January 18, 2009
Catholic schools pass on the faith
As we celebrate faith, scholarship and service in our schools every day and especially during Catholic Schools Week beginning on Jan. 25, one of the strongest needs forwarded by the pastors and principals has been that of marketing our schools. They are right, but I am discovering the vital importance of telling our story internally, as well as to the general public. Sometimes as Catholics we lose a sense of the power of our own schools.
When a pastor sent me some reflections, it was just in time for this Faith and Education edition of the Catholic New World. In providing a “theology” for our schools, he gifts us with his insight and confirms the tremendous work I see every day in the Catholic schools of Lake and Cook counties. He requested that we not identify him. Here are his thoughts:
A theological rationale for Catholic schools
Catholics have a capacity for something that would be called “magical realism” if it were found in literature. We believe that the whole of reality is charged with grace; that the Eucharist is the Body and Blood of Christ and all the rest.
We believe in miracles. We receive this gift best when we are children. Who was it that said “Give me a child for a few years, and I’ll make a Catholic for life?”
Whoever it was, they were right. Someone might come to the church as an adult, but they aren’t going to have the same kind of faith as a child (barring a miracle, and of course we believe in those).
Maybe that’s why a recent study of the Rite of Christian Initiation of Adults showed such poor results. It found that 10 years after entering the church, few converts were still practicing the Catholic faith.
How are Catholics made? It’s probably similar to how Americans are made. Everyone who attended elementary school here had to pass the Constitution test and know how many representatives were in the House of Representatives and other relevant details.

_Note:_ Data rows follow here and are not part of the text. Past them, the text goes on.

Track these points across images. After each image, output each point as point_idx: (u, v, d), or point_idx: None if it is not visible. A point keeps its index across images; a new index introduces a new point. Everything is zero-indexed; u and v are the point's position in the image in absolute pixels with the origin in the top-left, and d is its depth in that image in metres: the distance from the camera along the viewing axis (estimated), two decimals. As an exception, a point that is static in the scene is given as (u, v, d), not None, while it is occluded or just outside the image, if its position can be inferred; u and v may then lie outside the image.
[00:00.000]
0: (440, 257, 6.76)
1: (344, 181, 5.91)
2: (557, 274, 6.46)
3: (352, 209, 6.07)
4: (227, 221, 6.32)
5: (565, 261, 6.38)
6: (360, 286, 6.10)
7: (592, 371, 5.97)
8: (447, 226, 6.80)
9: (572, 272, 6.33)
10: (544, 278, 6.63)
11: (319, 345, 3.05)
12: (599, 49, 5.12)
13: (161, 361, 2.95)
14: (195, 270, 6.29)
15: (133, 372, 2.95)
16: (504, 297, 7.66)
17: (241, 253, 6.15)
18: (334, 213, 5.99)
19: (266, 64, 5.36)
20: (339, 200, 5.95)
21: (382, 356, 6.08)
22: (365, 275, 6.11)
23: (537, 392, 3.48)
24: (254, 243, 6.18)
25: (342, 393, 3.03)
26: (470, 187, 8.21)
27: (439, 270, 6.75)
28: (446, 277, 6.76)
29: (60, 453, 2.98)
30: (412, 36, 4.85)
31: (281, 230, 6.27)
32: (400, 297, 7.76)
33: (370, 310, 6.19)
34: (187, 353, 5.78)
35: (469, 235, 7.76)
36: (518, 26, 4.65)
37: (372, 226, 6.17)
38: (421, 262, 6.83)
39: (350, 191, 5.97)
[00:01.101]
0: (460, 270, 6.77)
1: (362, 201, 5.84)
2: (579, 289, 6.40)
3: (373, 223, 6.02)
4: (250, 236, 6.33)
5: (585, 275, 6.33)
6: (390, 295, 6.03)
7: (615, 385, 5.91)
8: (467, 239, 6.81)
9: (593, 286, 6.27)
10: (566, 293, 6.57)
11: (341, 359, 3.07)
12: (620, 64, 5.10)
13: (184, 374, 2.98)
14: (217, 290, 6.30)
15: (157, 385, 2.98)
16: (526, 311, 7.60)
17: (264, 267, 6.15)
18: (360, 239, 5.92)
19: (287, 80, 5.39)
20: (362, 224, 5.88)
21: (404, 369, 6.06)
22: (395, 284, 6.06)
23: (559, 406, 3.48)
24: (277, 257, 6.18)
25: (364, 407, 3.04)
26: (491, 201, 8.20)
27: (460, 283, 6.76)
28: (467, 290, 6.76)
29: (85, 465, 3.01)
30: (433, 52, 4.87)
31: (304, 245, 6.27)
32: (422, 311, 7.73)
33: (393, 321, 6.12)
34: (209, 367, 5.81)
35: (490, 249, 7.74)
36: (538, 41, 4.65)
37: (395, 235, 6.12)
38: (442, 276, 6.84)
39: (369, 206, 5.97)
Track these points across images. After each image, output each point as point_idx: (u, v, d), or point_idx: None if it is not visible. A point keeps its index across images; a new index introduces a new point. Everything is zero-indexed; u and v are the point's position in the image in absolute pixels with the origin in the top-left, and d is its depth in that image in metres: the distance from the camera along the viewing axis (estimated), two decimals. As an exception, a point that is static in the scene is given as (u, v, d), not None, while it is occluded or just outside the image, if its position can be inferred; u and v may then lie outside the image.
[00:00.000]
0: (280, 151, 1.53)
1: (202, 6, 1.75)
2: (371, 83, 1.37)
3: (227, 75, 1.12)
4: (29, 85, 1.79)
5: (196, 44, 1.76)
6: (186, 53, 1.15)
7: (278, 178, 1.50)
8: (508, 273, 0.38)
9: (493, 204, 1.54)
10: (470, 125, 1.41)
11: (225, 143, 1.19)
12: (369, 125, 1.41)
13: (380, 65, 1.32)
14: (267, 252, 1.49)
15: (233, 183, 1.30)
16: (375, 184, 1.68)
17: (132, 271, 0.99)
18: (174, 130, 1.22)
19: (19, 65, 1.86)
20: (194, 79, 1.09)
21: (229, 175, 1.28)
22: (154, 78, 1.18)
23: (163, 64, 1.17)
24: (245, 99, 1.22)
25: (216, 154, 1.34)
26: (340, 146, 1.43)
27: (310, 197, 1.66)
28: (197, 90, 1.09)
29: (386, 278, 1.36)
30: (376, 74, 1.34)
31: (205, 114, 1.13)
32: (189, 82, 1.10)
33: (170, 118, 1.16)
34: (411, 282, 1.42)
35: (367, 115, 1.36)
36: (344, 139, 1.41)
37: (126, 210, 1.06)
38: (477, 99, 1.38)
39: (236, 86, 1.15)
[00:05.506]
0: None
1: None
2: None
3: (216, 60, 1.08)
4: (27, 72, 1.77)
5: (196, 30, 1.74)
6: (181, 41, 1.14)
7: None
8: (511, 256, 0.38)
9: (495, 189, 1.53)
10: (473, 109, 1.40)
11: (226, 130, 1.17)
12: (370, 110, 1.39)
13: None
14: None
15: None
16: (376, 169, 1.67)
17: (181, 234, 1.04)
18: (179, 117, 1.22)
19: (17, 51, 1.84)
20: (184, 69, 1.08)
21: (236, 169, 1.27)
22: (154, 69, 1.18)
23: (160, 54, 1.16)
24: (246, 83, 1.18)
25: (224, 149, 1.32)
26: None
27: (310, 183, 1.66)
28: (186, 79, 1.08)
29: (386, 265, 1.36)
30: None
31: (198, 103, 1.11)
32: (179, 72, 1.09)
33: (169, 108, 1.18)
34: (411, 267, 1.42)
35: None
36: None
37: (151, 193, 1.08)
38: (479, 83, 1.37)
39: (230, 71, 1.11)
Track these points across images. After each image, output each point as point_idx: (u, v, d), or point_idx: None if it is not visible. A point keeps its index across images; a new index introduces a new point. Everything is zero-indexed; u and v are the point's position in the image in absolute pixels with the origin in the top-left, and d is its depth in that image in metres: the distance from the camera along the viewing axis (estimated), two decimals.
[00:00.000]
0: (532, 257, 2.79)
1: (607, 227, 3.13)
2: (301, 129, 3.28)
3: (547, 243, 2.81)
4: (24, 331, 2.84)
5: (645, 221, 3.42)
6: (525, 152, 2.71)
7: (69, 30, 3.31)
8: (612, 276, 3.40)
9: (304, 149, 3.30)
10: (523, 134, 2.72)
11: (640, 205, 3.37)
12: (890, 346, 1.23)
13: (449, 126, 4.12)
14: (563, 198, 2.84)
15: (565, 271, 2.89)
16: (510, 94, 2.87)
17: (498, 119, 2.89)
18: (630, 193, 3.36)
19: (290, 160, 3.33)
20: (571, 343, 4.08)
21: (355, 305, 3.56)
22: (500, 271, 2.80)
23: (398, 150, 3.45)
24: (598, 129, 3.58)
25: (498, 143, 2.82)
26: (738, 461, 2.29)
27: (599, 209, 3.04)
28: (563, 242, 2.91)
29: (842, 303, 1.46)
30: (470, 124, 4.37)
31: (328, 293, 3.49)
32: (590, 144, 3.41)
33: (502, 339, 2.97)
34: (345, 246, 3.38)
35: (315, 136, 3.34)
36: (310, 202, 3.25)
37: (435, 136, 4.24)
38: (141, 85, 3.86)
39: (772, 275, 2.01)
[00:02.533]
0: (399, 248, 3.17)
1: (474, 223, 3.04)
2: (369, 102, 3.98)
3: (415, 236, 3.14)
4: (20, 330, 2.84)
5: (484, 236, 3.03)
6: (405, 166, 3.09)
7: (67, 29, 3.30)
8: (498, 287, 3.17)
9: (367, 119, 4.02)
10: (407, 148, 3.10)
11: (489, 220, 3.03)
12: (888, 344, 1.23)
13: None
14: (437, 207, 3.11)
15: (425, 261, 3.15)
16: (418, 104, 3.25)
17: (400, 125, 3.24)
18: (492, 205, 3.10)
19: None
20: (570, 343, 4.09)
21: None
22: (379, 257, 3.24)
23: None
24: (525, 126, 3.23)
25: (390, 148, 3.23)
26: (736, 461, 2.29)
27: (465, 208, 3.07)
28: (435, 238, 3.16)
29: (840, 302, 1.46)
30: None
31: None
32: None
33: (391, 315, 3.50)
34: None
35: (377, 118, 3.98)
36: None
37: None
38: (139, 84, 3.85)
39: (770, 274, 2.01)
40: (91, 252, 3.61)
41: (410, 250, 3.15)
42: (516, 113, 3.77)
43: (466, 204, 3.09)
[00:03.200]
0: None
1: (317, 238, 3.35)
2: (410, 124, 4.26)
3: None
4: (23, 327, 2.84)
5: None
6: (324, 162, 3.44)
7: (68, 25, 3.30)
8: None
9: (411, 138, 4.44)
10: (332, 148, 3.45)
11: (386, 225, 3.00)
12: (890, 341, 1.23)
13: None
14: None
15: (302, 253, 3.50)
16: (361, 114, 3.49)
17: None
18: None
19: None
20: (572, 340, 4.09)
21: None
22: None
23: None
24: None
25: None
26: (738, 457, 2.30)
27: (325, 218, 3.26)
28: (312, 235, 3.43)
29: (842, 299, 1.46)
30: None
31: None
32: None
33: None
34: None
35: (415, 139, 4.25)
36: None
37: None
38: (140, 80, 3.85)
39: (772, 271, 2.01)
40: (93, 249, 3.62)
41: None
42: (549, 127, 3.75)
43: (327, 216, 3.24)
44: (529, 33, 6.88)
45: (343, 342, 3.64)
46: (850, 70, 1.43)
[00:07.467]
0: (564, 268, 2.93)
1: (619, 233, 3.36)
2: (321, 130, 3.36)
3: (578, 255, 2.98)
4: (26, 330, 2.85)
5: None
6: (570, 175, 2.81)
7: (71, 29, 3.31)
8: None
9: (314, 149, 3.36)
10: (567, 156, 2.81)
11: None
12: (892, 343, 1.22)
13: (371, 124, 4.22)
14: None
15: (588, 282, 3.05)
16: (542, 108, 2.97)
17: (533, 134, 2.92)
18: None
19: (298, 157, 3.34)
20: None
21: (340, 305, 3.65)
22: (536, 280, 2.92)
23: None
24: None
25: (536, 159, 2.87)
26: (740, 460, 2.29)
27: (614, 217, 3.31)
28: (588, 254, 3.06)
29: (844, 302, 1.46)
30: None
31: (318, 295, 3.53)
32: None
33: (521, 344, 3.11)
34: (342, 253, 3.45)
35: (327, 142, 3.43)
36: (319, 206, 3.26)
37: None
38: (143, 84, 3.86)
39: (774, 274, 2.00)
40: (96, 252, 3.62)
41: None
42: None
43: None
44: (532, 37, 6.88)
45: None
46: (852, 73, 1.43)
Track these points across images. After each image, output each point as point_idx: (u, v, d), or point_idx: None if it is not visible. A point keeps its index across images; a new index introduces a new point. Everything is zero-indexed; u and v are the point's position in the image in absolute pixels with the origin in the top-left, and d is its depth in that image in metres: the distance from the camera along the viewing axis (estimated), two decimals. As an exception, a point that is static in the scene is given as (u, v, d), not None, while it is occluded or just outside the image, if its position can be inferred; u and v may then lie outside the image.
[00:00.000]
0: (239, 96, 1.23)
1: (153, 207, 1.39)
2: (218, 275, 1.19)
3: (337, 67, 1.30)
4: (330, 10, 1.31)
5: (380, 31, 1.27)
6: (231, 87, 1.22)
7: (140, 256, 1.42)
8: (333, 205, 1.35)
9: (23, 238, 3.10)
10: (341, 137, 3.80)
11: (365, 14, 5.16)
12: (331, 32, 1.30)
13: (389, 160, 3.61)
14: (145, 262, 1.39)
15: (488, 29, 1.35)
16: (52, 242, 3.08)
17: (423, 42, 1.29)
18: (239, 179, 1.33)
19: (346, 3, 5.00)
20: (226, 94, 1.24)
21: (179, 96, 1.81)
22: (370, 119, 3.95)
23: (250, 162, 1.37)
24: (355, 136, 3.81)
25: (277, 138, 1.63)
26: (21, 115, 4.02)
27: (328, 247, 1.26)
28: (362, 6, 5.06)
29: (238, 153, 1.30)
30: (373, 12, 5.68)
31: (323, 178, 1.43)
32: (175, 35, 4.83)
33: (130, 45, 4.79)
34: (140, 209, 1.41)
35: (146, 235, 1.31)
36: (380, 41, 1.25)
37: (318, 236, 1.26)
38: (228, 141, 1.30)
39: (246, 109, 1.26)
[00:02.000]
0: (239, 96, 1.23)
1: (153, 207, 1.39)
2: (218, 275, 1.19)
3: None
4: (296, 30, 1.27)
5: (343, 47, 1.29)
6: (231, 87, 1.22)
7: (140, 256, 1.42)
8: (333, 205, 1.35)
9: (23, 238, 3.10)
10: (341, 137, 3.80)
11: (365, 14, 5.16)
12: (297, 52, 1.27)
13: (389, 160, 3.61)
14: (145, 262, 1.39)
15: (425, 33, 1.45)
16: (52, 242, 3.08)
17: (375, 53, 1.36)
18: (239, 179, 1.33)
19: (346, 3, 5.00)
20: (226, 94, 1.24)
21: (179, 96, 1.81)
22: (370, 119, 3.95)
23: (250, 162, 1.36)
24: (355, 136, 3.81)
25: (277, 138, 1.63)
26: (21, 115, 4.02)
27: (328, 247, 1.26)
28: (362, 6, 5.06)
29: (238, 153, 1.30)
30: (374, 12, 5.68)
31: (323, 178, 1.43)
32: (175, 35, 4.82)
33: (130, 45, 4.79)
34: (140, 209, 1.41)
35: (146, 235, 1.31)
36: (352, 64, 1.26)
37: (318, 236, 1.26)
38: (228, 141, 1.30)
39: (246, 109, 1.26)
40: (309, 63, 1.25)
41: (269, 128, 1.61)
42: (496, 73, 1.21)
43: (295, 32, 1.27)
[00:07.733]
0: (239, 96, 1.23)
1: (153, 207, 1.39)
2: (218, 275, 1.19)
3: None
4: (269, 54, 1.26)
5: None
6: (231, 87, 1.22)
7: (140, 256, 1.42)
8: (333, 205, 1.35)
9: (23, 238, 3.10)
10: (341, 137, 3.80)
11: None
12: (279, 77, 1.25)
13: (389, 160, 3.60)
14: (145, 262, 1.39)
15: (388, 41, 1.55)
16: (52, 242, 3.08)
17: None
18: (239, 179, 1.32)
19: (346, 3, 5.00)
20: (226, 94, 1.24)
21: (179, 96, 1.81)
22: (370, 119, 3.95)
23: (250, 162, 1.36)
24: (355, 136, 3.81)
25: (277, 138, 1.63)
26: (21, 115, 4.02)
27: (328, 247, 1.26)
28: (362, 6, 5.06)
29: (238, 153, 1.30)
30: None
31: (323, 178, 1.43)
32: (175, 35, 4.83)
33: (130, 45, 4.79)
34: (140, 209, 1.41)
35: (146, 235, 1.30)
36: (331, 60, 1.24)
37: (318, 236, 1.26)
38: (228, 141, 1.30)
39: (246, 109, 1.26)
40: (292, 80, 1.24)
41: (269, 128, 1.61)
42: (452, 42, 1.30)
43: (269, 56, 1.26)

Most adults have forgotten all those details (along with a whole lot more), but we’re still Americans. It’s not in the tiny details that we are American. Being American is something you absorb from the environment and something you assent to as you grow.
It’s the same with being a Catholic. It’s not the details. Children absorb this faith thing in school and through their families. They learn that their parents and teachers and all the significant adults in their lives think and feel and believe in a certain way.
Children absorb it the same way they absorb language. They don’t have to learn nouns and verbs and direct and indirect objects to learn English. They simply soak it up.
It’s the same with our faith. Children soak up the faith and are changed for life in our schools. What a tremendous gift to give a child. Not only that, we teach them to read to boot.
No better way
That’s the good news. The difficulty is that there really is no other effective way to do this on what you might call a “wholesale” level. Certainly there are other ways of passing on the faith. There are religious- education programs, there’s RCIA, among others things.
But any pastor who wants to discover the effectiveness of those approaches only has to search the sacramental records at his parish. How many children baptized? How many confirmed? How many of those are still coming to church?
We have to have Catholic schools to pass on our faith. At their best, perhaps 50 percent of our elementary school students will be Catholics as adults. It seems like a poor return. Still, 50 percent is far, far better than the alternative.
It’s clearly very costly to run these schools. It always has been. It takes a lot of work to form families and parents in the faith. It’s the only effective way to pass on the faith. And, if it’s the mission of Jesus to keep his church alive, he’ll help us find the resources. We do believe in miracles, don’t we?
Sister M. Paul is superintendent of Catholic schools.